I'd say it blends in much better in a way that I don't have to crank up the volume as much (increased headroom). I tried some Gwen Stefani tracks and for that type of music it's very good. During bass tracks like Mike Jones and such it bottoms out very easily in a way that I have to turn the volume down. Ludracris' Get Back doesn't need to be turned down as much though. I tried other tracks for about 45 minutes playing w/ the subwoofer xover points, slope, amp gain, etc and my results seemed very consistent.

So imho it's a nice output SQ only sub which is what NPDang said it would be. it's not an SQL sub and it was never claimed to be. I'm going to keep playing around with it and see if I want to keep it or not. For the price point of this sub compared to others in this range I'd say it's pretty good. I'm just more of an SQL guy myself.


----------



## VaVroom1 (Dec 2, 2005)

rcantu said:


> ok I just tried my diyma out. Here's my set up: Alpine W200 + H701. Brax x2400 for the front stage Seas Lotus Reference and Brax x2000 bridged for the sub (740 watts). I had an arc 12d4 wired series before so I wouldn't kill the sub. My car is a nissan titan crew cab and the enclosure is fiberglass/mdf and a little over 1 cubic foot. I'm not a pro but I've been into car audio for 18 years as a hobbyist and gone through several set ups over the years which I've installed myself.
> 
> My opinions so far is it's definitely more for SQ only. My type of music is R&B and rap which you all know how it sounds. Compared to my Arc , it definitely puts out more bass. At first it didn't seem like much but now I can tell a bigger difference. Maybe it needed to be broken in a little.
> 
> ...


this has been bothering me. do you (or anyone here for that matter) have the iasca cd? if yes, towards the end of track 5, does superman takes off majestically or falls flat with a pop?


----------



## rcantu (Aug 21, 2005)

sorry i don't.


----------



## dual700 (Mar 6, 2005)

VaVroom1 said:


> this has been bothering me. do you (or anyone here for that matter) have the iasca cd? if yes, towards the end of track 5, does superman takes off majestically or falls flat with a pop?

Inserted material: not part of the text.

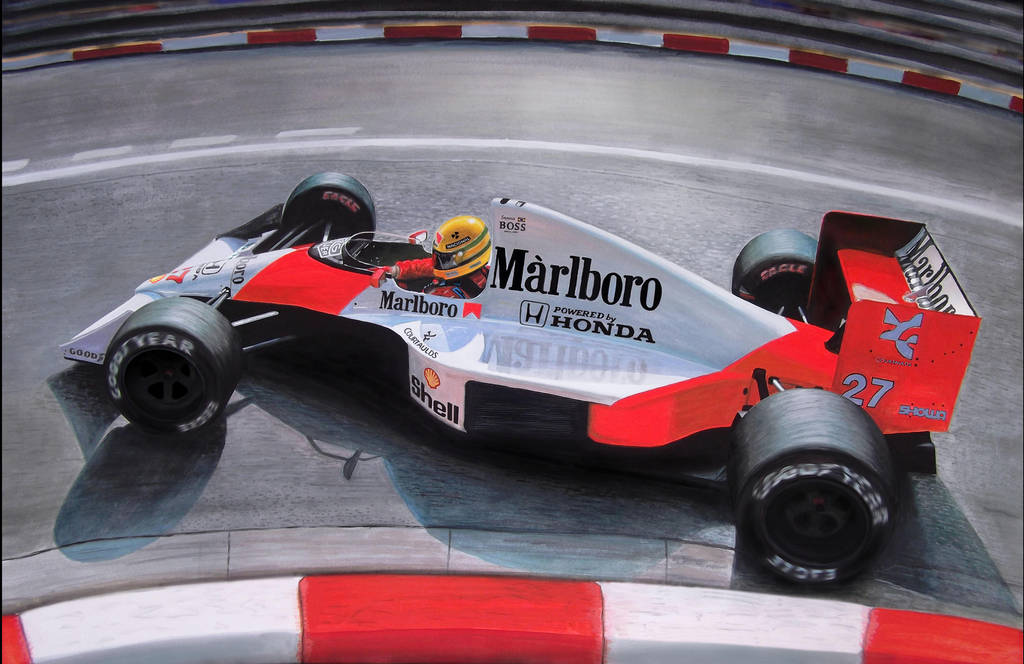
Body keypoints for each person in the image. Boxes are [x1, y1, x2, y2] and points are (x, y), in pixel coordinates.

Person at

No pop, we tested it with Track 5, full blast.


----------



## npdang (Jul 29, 2005)

I seriously think that pop is bad amplifier clipping. I can't get my sub to pop even with an 1100w amp unless the signal clips hard.

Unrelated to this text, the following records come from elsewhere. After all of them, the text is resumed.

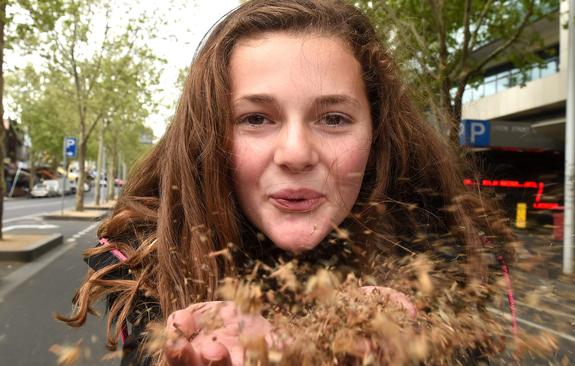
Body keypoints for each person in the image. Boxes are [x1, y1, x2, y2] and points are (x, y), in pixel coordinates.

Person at [59, 0, 516, 365]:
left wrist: (428, 348)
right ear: (209, 138)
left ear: (377, 136)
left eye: (334, 118)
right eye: (256, 118)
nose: (296, 153)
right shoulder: (149, 259)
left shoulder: (444, 260)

Hey Dual where is your review? Don't you want to win another sub haha


----------



## dual700 (Mar 6, 2005)

npdang said:


> I seriously think that pop is bad amplifier clipping. I can't get my sub to pop even with an 1100w amp unless the signal clips hard.
> 
> Hey Dual where is your review? Don't you want to win another sub haha


http://www.diymobileaudio.com/forum/showthread.php?t=2786

Dude, mine was over 5 paragraphs.. -> Instant win!!


----------



## VaVroom1 (Dec 2, 2005)

dual700 said:


> No pop, we tested it with Track 5, full blast.


yay! way to go!!


----------